→ Brano da leggere
++++++++
Image

«Autoritratto truccato da femmina» (2007) di Jacopo Benassi (particolare)

Cortesia di Francesca Minini, Milano

Image

«Autoritratto truccato da femmina» (2007) di Jacopo Benassi (particolare)

Cortesia di Francesca Minini, Milano

Jacopo Benassi: amare la fotografia vuol dire riuscire a rinunciarci

L’artista spezzino racconta l’evoluzione del suo approccio artistico, partendo dalla sua ultima mostra, ora in corso a Torino, e in vista della sua prossima personale, in programma a settembre a Milano nella galleria Francesca Minini    

Rica Cerbarano

Leggi i suoi articoli

Jacopo Benassi è libero. Lo si percepisce visitando la sua ultima mostra «Autoritratto Criminale», in corso alla GAM- Galleria Civica d'Arte Moderna e Contemporanea di Torino fino all’1 settembre, con la curatela di Elena Volpato. E lo si percepisce ascoltandolo, mentre racconta il processo graduale che lo ha portato fino alla rinuncia più totale: la scelta di occultare le sue fotografie. Un processo ancora in corso, che chissà dove lo porterà in futuro.

Nato a La Spezia nel 1970, Jacopo Benassi è senza dubbio uno degli artisti contemporanei più interessanti nel panorama italiano. Definirlo fotografo ormai è riduttivo. La sua è una ricerca profonda e spontanea, un flusso di impulsi viscerali ed eterogenei che lo trascinano continuamente oltre. Oltre la fotografia, oltre la perfezione, oltre le aspettative.

In attesa di una sua mostra personale che si terrà a settembre a Milano presso la galleria Francesca Minini, dove esporrà un nuovo progetto speciale a cui sta lavorando in questi mesi, abbiamo fatto una chiacchierata con l’artista.

«Adolf Hitler-Museo delle cere di Londra» (2000) di Jacopo Benassi. Cortesia di Francesca Minini, Milano. Foto Giorgio Perottino

Visitando la sua ultima mostra, stupisce la quasi totale assenza di fotografie. Molte sono celate allo sguardo, nascoste sotto strati di materia, come vetri e cornici. Perché ha «rinunciato» alle immagini?
++++++++
→ Dati forniti
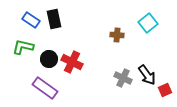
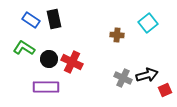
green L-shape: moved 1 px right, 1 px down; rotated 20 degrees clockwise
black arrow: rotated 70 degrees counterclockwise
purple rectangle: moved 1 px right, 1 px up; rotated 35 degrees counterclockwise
++++++++
→ Consegna scritta 1
Cita dall'articolo su Jacopo Benassi tutto il tratto che va da "Jacopo Benassi: amare" fino a "porterà in futuro.".
→ Consegna scritta 2
Nell'articolo su Jacopo Benassi, chi cura la mostra «Autoritratto Criminale» alla GAM di Torino?
→ Consegna scritta 3
Porta avanti l'intervista a Jacopo Benassi dopo l'ultima domanda riportata.
I dati riportati non sono necessari.

→ Risposta scritta 1
Jacopo Benassi: amare la fotografia vuol dire riuscire a rinunciarci

L’artista spezzino racconta l’evoluzione del suo approccio artistico, partendo dalla sua ultima mostra, ora in corso a Torino, e in vista della sua prossima personale, in programma a settembre a Milano nella galleria Francesca Minini    

Rica Cerbarano

Leggi i suoi articoli

Jacopo Benassi è libero. Lo si percepisce visitando la sua ultima mostra «Autoritratto Criminale», in corso alla GAM- Galleria Civica d'Arte Moderna e Contemporanea di Torino fino all’1 settembre, con la curatela di Elena Volpato. E lo si percepisce ascoltandolo, mentre racconta il processo graduale che lo ha portato fino alla rinuncia più totale: la scelta di occultare le sue fotografie. Un processo ancora in corso, che chissà dove lo porterà in futuro.

→ Risposta scritta 2
Elena Volpato.

→ Risposta scritta 3
Tutta la mia vita di fotografo è sempre stata all’insegna della rinuncia. Prima di tutto, a causa del flash ho dovuto spesso rinunciare a fare delle «belle fotografie». E poi, la rinuncia c’è stata anche nel modo di fotografare, comportandomi come un fotoreporter di guerra vecchio stile, che quando scatta ha poco tempo per decidere. Oggi, sono arrivato a rinunciare anche all’atto di mostrare le fotografie. Le persone hanno ormai un collegamento immediato con milioni di immagini attraverso i social. Non c’è la possibilità di avere un’opinione veramente libera, di pensare a che cosa si è visto senza paragonarlo immediatamente a qualcos’altro. Alla luce di ciò, voglio che la gente torni a riflettere su che cosa c’è dietro le immagini, anziché limitarsi a osservarle.

 Sembra proprio che lei abbia deciso di «liberarsi della fotografia». Quando è cominciato questo percorso?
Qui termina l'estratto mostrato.